Blockchain has been touted as a silver bullet across a number of radically different industries. But no matter the market, it’s important to consider those who are currently profiting off the very things blockchain promises to change or make redundant, according to panelists at this week’s Coindesk’s Consensus conference in New York City. Providing new and creative incentives to these groups will be crucial to the future adoption and mainstreaming of blockchain.

Consider contract structures within the existing healthcare system. These are complex and multiparty, which can result in “tremendous friction,” said Corey Todaro, CTO at Hashed Health. “On a transactional basis, the physician gets paid in 60-90 days and 14 cents out of every dollar is spent on processing that payment and managing claims.”

What makes healthcare unique from other U.S. industries is an intra-party dynamic that complicates the alignment of incentives, according to Todaro, who likened it to “six people with knives in a dark closet.”

“We have to understand the politics in healthcare between pharma, providers and the innumerable other players who currently make things work in a way that benefits them,” said Todaro. “Change is difficult in healthcare because of this triangulation.”

In non-U.S. healthcare markets, understanding existing cultural norms and how they differ between jurisdictions before launching blockchain projects (or even imagining use cases) is equally important.

For example, in a developing country, the inefficiencies in our system may be irrelevant. 

“There’s stigma attached to certain diseases in Africa,” explained Vinny Lingham, CEO and co-founder at Civic. In some communities, “they’re not informed and they do not seek healthcare.” These markets could benefit from blockchain-based automated vending machines where people can get treatments privately without having a human ever look at the data, he said. 

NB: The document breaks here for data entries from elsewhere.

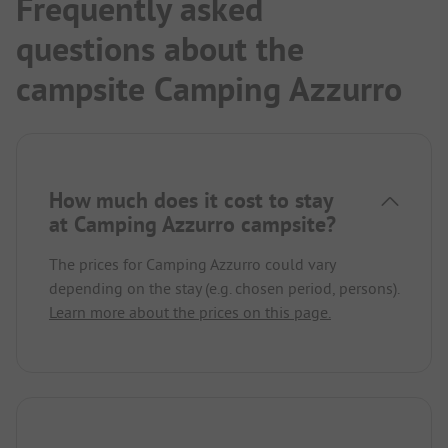
Frequently asked
questions about the
campsite Camping Azzurro
How much does it cost to stay
at Camping Azzurro campsite?
The prices for Camping Azzurro could vary
depending on the stay (e.g. chosen period, persons).
Learn more about the prices on this page.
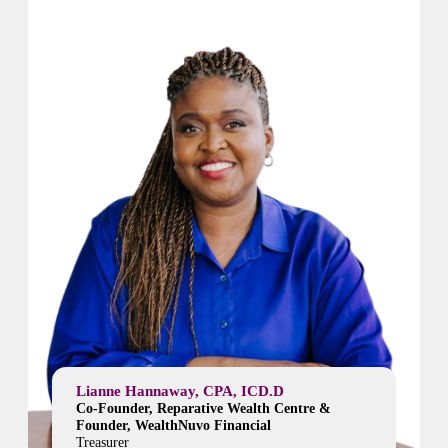
Lianne Hannaway, CPA, ICD.D
Co-Founder, Reparative Wealth Centre &
Founder, WealthNuvo Financial
Treasurer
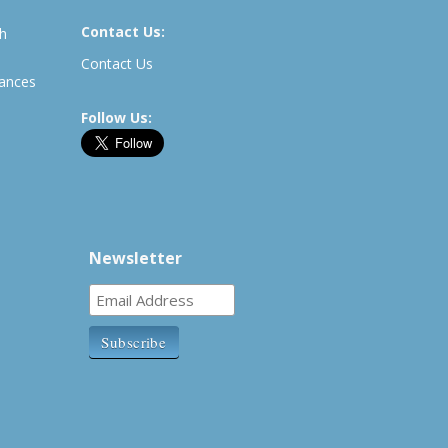
Contact Us:
th
Contact Us
rances
Follow Us:
Newsletter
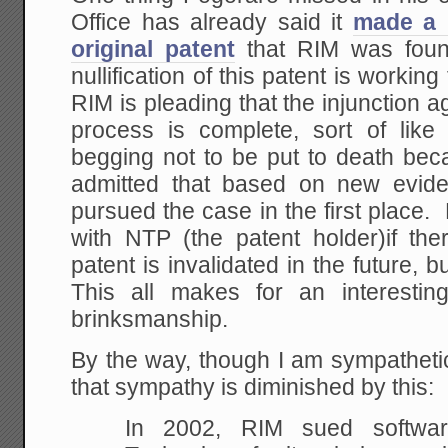
Office has already said it
made a 
original patent
that RIM was foun
nullification of this patent is worki
RIM is pleading that the injunction ag
process is complete, sort of lik
begging not to be put to death bec
admitted that based on new evide
pursued the case in the first place. 
with NTP (the patent holder)if the
patent is invalidated in the future, 
This all makes for an interestin
brinksmanship.
By the way, though I am sympatheti
that sympathy is diminished by this:
In 2002, RIM sued softwa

The issue of privacy is inextricable from conversations about the healthcare industry, whether it’s protecting your identity and data in a third world country, or abiding by HIPAA laws in the US. This is further complicated by the fact that blockchain has proved fertile ground for hackers. Todaro believes some of these privacy concerns are overblown, however, and arise from a lack of understanding of the technology’s potential.

“Just don’t share the entire ledger,” he said. “Point-to-point architecture is enough for trust between counterparties transacting with highly sensitive information. It can be integrated without sharing it with everybody — it doesn’t broadcast the transaction.”